**INSTRUCTIONS TO FOLLOW:** The required output is the line containing "thumb cmc: (1128, 726)" followed by every line after it to the end of the listing, each written out exactly.

**MATERIAL FOR THIS TASK:**

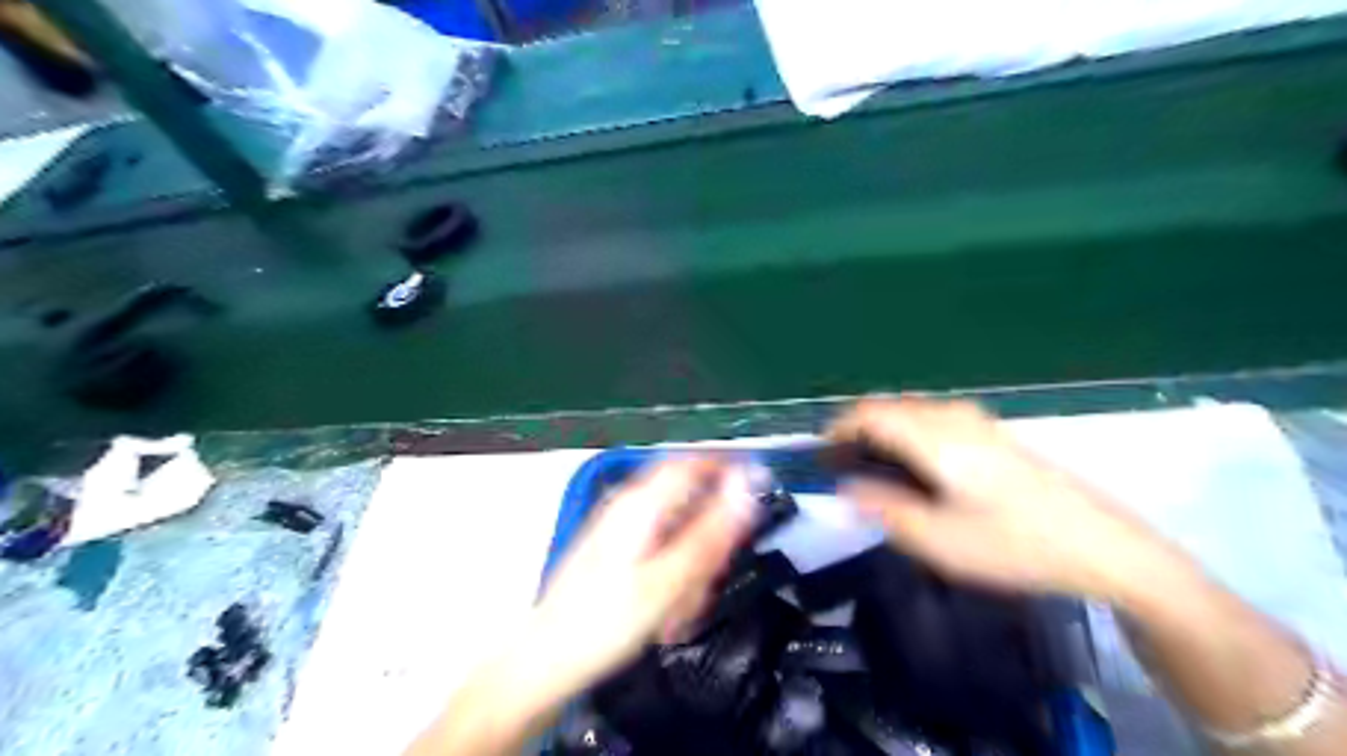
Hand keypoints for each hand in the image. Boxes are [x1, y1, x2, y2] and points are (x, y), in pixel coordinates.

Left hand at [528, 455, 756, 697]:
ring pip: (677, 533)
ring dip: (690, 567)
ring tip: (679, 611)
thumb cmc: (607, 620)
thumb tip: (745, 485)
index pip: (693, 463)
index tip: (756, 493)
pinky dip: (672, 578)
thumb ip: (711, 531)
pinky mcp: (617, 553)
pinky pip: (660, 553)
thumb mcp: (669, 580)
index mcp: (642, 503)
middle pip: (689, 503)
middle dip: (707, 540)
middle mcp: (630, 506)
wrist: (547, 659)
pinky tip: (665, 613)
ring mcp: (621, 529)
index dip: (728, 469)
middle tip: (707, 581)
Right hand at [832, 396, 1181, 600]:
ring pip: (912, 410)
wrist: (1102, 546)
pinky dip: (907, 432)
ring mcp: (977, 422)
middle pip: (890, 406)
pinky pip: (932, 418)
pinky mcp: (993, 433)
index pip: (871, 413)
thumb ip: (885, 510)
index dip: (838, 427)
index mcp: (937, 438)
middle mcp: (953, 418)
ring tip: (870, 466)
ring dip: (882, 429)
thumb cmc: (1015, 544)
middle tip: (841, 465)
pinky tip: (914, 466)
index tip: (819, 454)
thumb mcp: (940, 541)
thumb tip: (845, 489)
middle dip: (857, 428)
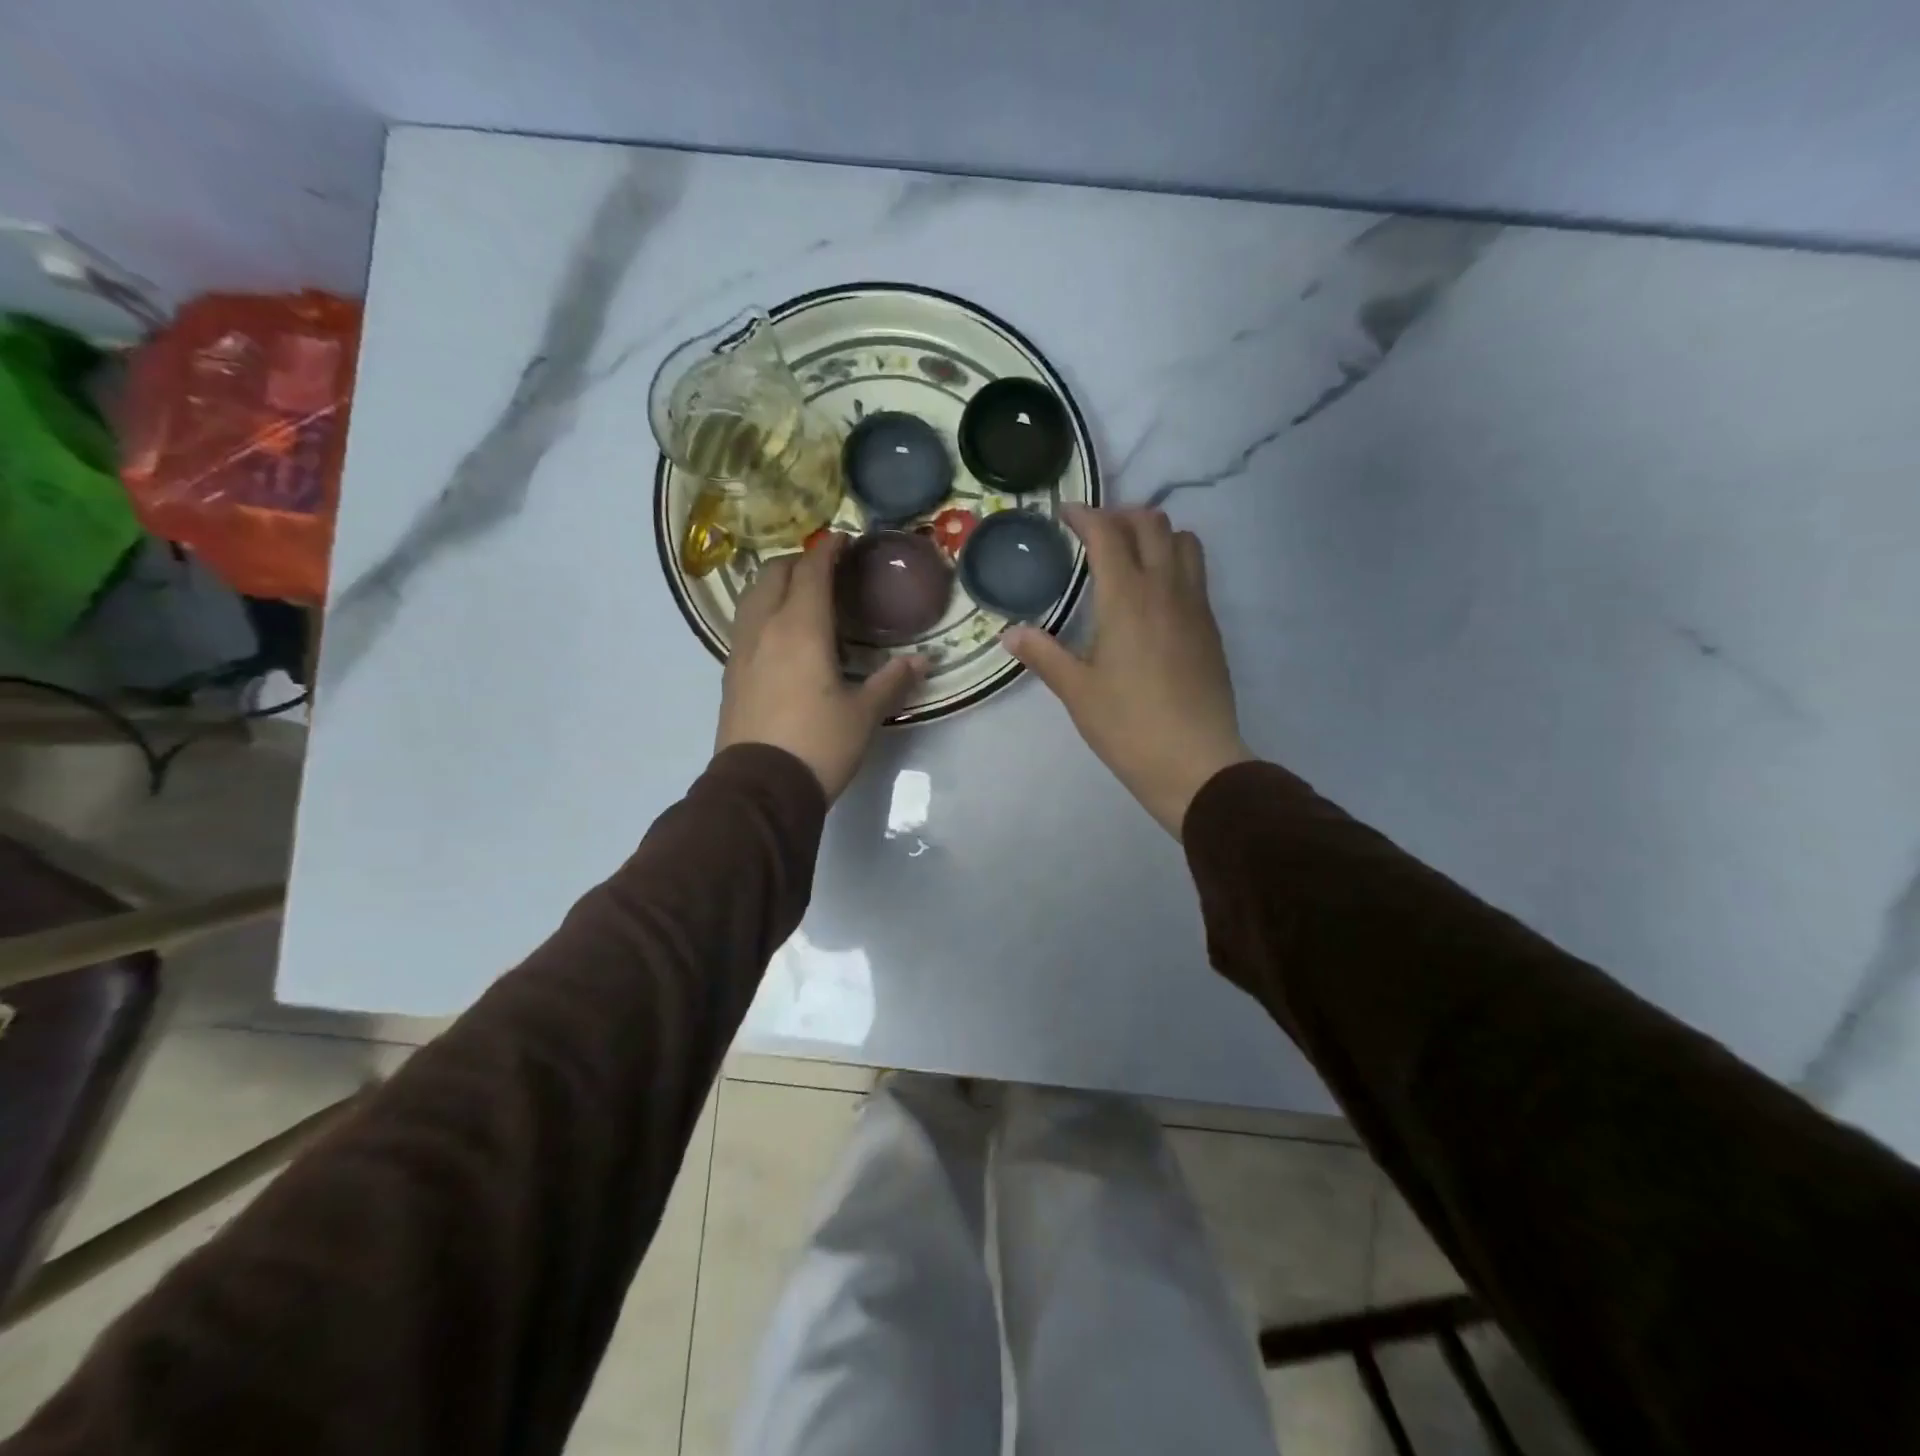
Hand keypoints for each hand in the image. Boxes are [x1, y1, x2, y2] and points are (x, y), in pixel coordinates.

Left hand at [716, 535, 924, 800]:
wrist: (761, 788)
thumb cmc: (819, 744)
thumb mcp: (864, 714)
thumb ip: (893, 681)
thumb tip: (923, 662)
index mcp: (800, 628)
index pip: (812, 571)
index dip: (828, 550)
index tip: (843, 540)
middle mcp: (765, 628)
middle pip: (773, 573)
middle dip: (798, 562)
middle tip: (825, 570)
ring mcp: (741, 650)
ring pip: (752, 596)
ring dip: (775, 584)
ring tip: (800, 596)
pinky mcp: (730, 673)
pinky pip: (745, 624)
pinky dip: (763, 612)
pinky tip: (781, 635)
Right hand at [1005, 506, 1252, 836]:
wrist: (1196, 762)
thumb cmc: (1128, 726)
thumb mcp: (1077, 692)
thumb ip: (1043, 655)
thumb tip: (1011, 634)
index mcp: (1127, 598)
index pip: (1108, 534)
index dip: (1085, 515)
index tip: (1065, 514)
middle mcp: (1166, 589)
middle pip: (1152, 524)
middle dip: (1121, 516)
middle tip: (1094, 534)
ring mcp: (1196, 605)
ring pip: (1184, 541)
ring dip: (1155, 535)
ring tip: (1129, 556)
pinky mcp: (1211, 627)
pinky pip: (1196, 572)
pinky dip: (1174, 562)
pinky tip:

**TASK OUTPUT:**
thumb cmc: (1128, 726)
thumb mcp: (1077, 692)
thumb ip: (1043, 655)
thumb tip: (1011, 634)
index mcp: (1127, 598)
index pip: (1108, 534)
index dip: (1085, 515)
index tip: (1065, 514)
middle mcp: (1166, 589)
middle pip: (1152, 524)
middle dip: (1121, 516)
middle tip: (1094, 534)
ring mcp: (1196, 605)
ring pip: (1184, 541)
ring dip: (1155, 535)
ring tip: (1129, 556)
pinky mcp: (1211, 627)
pinky pip: (1196, 572)
pinky dip: (1174, 562)
pinky tip:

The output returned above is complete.